**TEXTO SELECIONADO**
■ ■ ■ ■ ■ ■ ■
Atração da Volkswagen no Salão do Automóvel de São Paulo, a picape conceitual Tarok está prestes a ser lançada. O utilitário foi registrado no Instituto Nacional de Propriedade Intelectual (INPI) e mantém basicamente as mesmas formas e medidas do conceito levada para a mostra paulistana. 

Com aproximadamente 5 metros de comprimento, a Tarok tem medidas parecidas com a da Fiat, que será sua grande rival. Por dentro o conceito era muito parecido com o utilitário T-Cross e, muito provavelmente, deverá manter o layout por uma questão de economia de escala. 



Na época, o conceito trazia inovações como a escotilha atrás do banco traseiro, que permite ampliar o espaço de carga. Trata-se de um conceito semelhante ao rebatimento parcial dos bancos de um sedã ou hatch para acomodar cargas de maior comprimento.
■ ■ ■ ■ ■ ■ ■
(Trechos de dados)

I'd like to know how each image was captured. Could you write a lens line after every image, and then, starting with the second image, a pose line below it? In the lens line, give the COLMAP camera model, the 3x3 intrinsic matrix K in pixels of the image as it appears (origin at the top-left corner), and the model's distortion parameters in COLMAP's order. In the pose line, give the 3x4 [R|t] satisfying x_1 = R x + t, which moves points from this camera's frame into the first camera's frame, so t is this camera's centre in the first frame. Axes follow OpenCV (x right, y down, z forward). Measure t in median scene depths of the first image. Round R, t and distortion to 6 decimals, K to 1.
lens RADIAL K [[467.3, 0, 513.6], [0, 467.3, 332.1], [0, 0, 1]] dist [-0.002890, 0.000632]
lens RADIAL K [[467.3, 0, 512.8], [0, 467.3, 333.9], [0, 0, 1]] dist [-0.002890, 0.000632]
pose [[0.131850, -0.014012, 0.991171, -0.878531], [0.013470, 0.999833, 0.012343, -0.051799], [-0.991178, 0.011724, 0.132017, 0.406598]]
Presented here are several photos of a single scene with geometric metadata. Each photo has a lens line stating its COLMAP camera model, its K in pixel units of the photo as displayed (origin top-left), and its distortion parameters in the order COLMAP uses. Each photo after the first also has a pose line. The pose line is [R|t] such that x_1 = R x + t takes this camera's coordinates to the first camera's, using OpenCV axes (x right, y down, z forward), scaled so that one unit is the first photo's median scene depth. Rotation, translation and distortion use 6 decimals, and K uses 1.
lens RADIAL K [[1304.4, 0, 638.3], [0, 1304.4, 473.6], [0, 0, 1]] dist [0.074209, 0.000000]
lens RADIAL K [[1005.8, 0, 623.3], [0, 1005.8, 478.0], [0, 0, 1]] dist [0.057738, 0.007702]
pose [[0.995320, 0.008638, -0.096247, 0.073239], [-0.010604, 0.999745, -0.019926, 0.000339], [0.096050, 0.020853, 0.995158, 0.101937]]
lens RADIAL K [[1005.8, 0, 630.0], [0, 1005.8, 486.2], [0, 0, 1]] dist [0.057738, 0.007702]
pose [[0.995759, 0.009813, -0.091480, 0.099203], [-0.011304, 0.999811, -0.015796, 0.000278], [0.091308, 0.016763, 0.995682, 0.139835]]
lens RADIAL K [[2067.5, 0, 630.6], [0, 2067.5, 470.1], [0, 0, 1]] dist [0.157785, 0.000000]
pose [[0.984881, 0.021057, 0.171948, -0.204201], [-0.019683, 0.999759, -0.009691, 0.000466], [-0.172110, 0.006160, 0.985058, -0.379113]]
■ ■ ■ ■ ■ ■ ■
**AÇÃO NECESSÁRIA A**
No texto sobre a picape Tarok, em que órgão o utilitário foi registrado?
**AÇÃO NECESSÁRIA B**
Reescreva de forma mais breve o parágrafo do texto sobre a picape Tarok que começa com "Na época, o conceito trazia", mantendo seus fatos principais.
**AÇÃO NECESSÁRIA C**
Retome o texto sobre a picape Tarok a partir do ponto em que ele termina.

**RESPOSTA À TAREFA A**
No Instituto Nacional de Propriedade Intelectual (INPI).

**RESPOSTA À TAREFA B**
O conceito tinha uma escotilha atrás do banco traseiro para ampliar o espaço de carga, solução parecida com o rebatimento parcial dos bancos de sedãs ou hatches para levar cargas mais compridas.

**RESPOSTA À TAREFA C**
Motores

A gama de motores da Tarok ainda não foi confirmada pela VW. Na época do Salão, conversamos com executivos da marca que disseram que o projeto previa instalação de motores diesel e a flex. Atualmente, a VW conta com duas versões do motor 2.0 TDI na América Latina. Na Argentina, onde ela produz a Amarok, o utilitário é equipado com uma versão turbo de 140 cv e uma biturbo de 180 cv. Por outro lado, são motores de montagem longitudinal para abrigar a pesada transmissão que invade pela cabine da grandalhona, afixados no chassi..

O conceito, por sua vez, estava equipado com motor TSI 250 1.4 de 150 cv e 25 mkgf de torque, o mesmo que equipa T-Cross, Polo GTS, Virtus GTS, Jetta e Tiguan Allspace. Por outro lado, há quem crave que uma versão “amansada” do TSI 350 2.0 também possa vir a equipar o utilitário. Esses motores são montados em posição transversal, com a caixa de marchas instalada próximo à roda esquerda. Mas o que é certo é que a picape terá opção com tração integral e transmissão automática. Resta saber se a opção 4x2 terá tração dianteira, como na Toro e Oroch, ou será traseira.

De onde vem?

O endereço da fábrica também segue incerto. Ela pode vir do México, da Argentina ou de São José do Pinhais (PR). A possibilidade de ser feita no Paraná é grande, já que a planta está adequada para a plataforma e ajudaria a baratear os componentes importados do T-Cross.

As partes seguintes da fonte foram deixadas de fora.